Your task: The data below holds a line containing "International School Information" and a line containing "must be able"; please quote exactly those two lines and every line between them, and nothing else.

Provided information:

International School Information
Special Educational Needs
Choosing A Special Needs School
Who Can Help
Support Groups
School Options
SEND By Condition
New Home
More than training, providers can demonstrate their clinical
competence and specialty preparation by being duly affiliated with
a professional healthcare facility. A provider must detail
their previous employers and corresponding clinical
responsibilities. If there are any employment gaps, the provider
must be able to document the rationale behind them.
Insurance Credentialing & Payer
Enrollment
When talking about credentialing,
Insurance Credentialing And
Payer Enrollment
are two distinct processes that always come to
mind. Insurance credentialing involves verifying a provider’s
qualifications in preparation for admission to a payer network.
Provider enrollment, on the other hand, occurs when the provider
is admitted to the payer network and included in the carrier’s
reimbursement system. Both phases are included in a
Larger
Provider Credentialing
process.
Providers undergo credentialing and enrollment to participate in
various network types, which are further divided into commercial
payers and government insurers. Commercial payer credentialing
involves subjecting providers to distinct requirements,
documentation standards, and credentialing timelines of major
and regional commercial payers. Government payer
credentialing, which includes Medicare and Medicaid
--
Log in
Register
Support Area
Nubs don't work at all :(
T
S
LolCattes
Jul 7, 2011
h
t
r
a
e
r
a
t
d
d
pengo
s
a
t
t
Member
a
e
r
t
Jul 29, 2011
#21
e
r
==
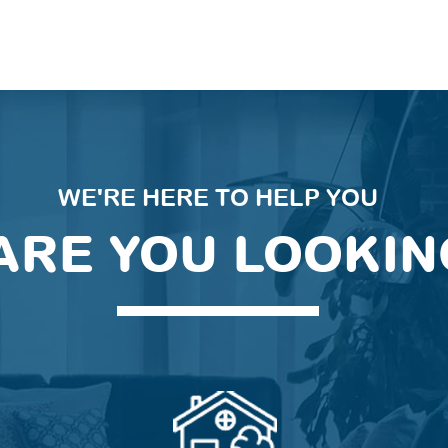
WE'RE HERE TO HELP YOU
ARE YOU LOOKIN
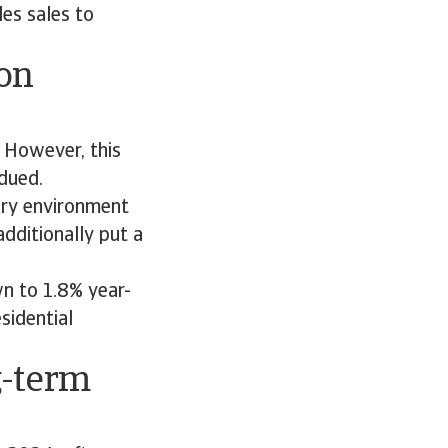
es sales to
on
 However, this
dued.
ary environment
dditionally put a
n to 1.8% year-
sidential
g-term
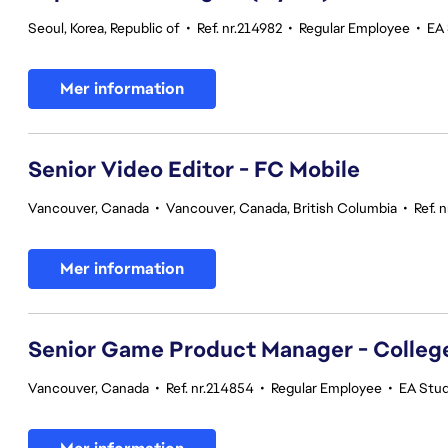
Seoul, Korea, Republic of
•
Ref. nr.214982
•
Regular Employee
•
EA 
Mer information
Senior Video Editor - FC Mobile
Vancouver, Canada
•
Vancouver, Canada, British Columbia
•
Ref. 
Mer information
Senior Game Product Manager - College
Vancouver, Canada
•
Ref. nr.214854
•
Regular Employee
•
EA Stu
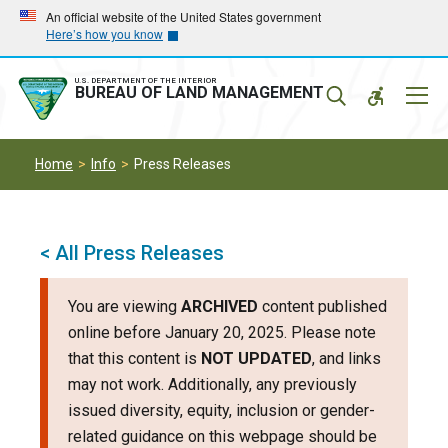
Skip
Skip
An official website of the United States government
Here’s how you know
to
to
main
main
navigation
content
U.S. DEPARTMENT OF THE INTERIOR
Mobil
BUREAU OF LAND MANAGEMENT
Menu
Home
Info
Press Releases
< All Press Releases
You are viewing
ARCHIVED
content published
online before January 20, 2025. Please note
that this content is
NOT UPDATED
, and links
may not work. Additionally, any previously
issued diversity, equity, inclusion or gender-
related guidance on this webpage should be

Answer section:
International School Information
Special Educational Needs
Choosing A Special Needs School
Who Can Help
Support Groups
School Options
SEND By Condition
New Home
More than training, providers can demonstrate their clinical
competence and specialty preparation by being duly affiliated with
a professional healthcare facility. A provider must detail
their previous employers and corresponding clinical
responsibilities. If there are any employment gaps, the provider
must be able to document the rationale behind them.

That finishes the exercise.